Many have asked “what’s changed” as if it’s a rhetorical question. But something very important has in fact changed; the Democratic Unionist Party has discovered a spine and a brain. Or more accurately, these organs were forcibly imposed on it by Traditional Unionist Voice’s Jim Allister.
For the uninitiated with the complex web of Northern Irish politics, Allister, a QC, is the head of the hard-line unionist party, which split from the DUP in 2007. Where Johnson talks in vague soundbites about Irish challenge, Allister effectively demolished the proposed legislation bit by bit – a level of analysis far beyond the capacity of the DUP, let alone their fair-weather friends in the European Research Group. Allister not only parses the text to demonstrate how it waters down GB-NI checks rather than eliminate them, but he also clearly points out that, without plans to invoke the mechanism allowing for unilateral safeguarding measures in Article 16, the government, despite its protestations, is set for a compromise with Brussels rather than confrontation.
The government doesn’t just need the EU to come back to the negotiating table, it also needs the DUP. It’s easy to forget that back in 2020, Arlene Foster celebrated her return to the Executive Office by talking about making the Protocol work for Northern Ireland.
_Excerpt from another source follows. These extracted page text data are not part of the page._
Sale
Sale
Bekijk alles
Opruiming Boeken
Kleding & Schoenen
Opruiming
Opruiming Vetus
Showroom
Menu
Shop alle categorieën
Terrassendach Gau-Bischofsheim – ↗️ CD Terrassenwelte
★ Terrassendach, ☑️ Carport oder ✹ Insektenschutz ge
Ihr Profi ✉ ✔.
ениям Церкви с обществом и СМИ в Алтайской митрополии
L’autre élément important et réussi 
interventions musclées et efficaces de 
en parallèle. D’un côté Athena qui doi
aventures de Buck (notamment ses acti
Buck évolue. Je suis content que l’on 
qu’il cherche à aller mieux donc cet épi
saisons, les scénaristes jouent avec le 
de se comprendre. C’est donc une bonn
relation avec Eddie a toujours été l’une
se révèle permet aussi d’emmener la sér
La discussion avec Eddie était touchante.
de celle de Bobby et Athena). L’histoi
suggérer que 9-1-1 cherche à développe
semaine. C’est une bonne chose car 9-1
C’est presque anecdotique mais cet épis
Unionist fury and business angst at how strictly the new sea border was enforced put paid to that spirit of cooperation, and gradually forced Britain and Europe into a tug of war over which aspects of their agreement had to be implemented.
For the Tories, this poses a real problem: it leaves the question of the various borders open. If the current Labour Shadow Cabinet, packed to the rafters with Remainers, were to actually find themselves in government, they would be able to bring all of the UK closer to the EU while solemnly declaring they were merely resolving the mess left by their predecessors. Even measures that fall some way short of rejoining the Customs Union, such as dynamic alignment with Europe on industrial and agrifood standards, would facilitate trade across both the Irish Sea and the English Channel, at the expense of liberal Brexiteers dreams of Global Britain. The only route towards stabilising a Brexit that maintains maximum regulatory and customs freedom for Great Britain, runs down an orange brick road.
The DUP would be wise to heed Allister’s warnings that nothing exists behind the curtain. If DUP leader, Jeffrey Donaldson, is rushed into becoming Deputy First Minister, then implementing the Protocol once again becomes Stormont’s problem. The Protocol is a mess that Boris Johnson got himself and our country into. He should be left to get us all out of it.
The problem for Johnson is that this calculation is true for almost everyone else, even his own backbenchers are unlikely to come to his aide. Following a slew of scandals, few people want to be seen to be helping Boris Johnson by making Brexit work; they either fear No10 will double-cross them or expect they can outlast them, and loathe to be tied to a sinking ship. Broken promises on protecting agricultural subsidies and regional development funding and the lack of the many promised “Brexit dividends”, only stiffens this institutional resistance.
It is no way to heal the divisions of 2016, and finally bring people together to accept let alone celebrate the victory he secured six years ago today.